Speaking at the National Press Club alongside the Melanoma Institute’s co-medical directors on Wednesday, the champion swimmer recalled the moment in 2018 her dermatologist found a mole she had almost failed to flag.
Campbell never would have had it checked if not for noticing a new scar on a friend’s arm while having brunch just a few days earlier.
She said he had told her: “If I left it even for a few months, I could have lost an arm”.
Campbell booked her skin check the same day.
“When the phone rang, (the doctor said) ‘I have good news and bad news. The mole has come back, and it’s come back as a melanoma’,” Campbell said.
“I felt the air leave my lungs. Even I, with my limited knowledge of the medical world, knows what that means – cancer. My mind began to spin out of control … Would I be a Paralympic swimmer?
“(Then the doctor said) ‘The good news is, we caught it early. It’s stage 1’. I was booked in for surgery the next day.”
Campbell said since joining the Melanoma Institute of Australia, she had come to understand how “lucky” she was.
“I have met parents who lost children, people who have lost their partners, young children who have lost their parents and whole communities torn apart,” she said.
“In the same way that cancer cells invade and monopolise healthy cells in the body, the devastation cancer leaves in its wake has a way of spreading its deadly tendrils throughout all the healthy, joyful parts of society.
“We need to change the way we think, talk and act around sun safety.”
Professors Georgina Long and Richard Scolyer from the institute said a landmark report they released earlier this year estimated that unless critical action was taken “today”, by 2030, 205,000 Australians will be diagnosed with melanoma and more than 14,000 will lose their lives to the disease.
The pair thanked the Albanese government for the $14.8m commitment to implement one part of the report’s recommendations – establishing a national network of melanoma nurses.
“However, implementing the report’s other key recommendations, specifically related to melanoma prevention, will take collaboration, commitment, and courage,” they said.
“We call on the federal government to commit now to a long-term, modernised sun safety prevention campaign to reach children and teens who will be tomorrow’s young adults.”
The pair also had a request for social media influencers: “Step up and use your influence for good” and stop what the institute calls the “Kardashian effect”.
“In this Insta-famous world where influencers set the cultural agenda, a tan is seen as aspirational and a sign of beauty, health and success.

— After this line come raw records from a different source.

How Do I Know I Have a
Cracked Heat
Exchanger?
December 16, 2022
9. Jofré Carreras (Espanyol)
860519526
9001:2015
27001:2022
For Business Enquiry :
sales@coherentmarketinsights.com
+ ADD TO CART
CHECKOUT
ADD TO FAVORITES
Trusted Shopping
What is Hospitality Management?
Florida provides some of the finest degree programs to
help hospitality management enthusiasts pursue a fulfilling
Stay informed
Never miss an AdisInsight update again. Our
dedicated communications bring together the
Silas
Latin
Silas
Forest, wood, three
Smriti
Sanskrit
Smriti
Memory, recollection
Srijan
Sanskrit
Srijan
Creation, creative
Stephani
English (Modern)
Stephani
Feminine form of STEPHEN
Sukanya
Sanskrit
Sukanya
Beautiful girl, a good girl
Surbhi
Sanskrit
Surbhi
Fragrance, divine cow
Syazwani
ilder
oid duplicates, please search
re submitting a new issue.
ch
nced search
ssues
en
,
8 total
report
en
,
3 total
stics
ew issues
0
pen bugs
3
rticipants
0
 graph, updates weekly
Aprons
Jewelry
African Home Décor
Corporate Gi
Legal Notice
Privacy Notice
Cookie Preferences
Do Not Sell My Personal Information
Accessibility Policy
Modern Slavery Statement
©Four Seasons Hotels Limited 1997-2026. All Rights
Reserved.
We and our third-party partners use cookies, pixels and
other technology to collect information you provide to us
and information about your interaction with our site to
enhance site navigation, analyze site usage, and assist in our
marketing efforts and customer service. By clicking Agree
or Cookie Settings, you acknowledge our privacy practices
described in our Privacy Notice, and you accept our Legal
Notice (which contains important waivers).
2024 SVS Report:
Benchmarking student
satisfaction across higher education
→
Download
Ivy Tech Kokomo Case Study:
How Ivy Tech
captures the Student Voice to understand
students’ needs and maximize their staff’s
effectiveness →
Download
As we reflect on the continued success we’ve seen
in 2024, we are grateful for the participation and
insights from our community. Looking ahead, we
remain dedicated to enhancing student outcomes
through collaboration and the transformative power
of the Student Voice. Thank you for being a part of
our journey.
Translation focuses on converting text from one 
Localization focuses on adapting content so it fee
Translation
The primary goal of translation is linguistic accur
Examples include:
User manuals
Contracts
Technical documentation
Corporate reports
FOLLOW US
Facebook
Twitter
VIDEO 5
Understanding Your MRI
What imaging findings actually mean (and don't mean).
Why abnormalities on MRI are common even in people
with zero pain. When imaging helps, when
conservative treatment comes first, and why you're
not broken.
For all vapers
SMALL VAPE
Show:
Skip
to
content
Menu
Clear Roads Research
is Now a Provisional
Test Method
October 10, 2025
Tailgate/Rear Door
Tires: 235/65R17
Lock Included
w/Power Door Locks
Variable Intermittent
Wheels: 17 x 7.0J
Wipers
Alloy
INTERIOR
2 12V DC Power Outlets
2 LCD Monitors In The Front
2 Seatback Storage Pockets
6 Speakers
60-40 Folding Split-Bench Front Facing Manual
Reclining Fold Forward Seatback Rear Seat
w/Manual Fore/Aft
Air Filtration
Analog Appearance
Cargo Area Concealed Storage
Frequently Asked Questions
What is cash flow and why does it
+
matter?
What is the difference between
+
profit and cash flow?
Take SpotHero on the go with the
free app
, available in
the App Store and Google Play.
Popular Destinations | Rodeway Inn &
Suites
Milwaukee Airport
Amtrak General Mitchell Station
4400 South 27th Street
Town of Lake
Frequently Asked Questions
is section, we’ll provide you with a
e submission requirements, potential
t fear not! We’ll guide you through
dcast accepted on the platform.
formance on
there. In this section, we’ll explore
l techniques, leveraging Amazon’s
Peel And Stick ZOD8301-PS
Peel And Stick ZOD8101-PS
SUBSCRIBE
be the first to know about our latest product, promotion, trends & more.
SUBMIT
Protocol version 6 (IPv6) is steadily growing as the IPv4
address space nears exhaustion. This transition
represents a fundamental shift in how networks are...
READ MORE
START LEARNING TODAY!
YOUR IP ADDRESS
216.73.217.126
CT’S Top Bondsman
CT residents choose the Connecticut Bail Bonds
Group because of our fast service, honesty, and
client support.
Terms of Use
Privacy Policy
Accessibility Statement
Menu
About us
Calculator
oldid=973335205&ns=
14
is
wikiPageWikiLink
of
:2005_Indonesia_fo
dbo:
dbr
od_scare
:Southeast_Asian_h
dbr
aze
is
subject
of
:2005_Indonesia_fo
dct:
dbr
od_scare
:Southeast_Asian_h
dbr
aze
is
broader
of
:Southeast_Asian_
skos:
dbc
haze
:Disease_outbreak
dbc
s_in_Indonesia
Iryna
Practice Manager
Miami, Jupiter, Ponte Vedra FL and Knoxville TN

The feeds of impressionable young Australians are flooded with images of tanned bodies,” they said.
“Science tells us a tan is skin cells in trauma.
“Help change the national narrative around sunburn and tanning. Casual references … are everywhere.
“Normalising behaviour which we know kills has to stop. You don’t see people smoking or driving without a seatbelt on television ads for good reason. So why do you see people sunburnt?”
Campbell echoed the sentiment, telling people with large social media followings that they are being treated as “role models”.
“You have more power than you think you do. If you see something, do something,” Campbell said.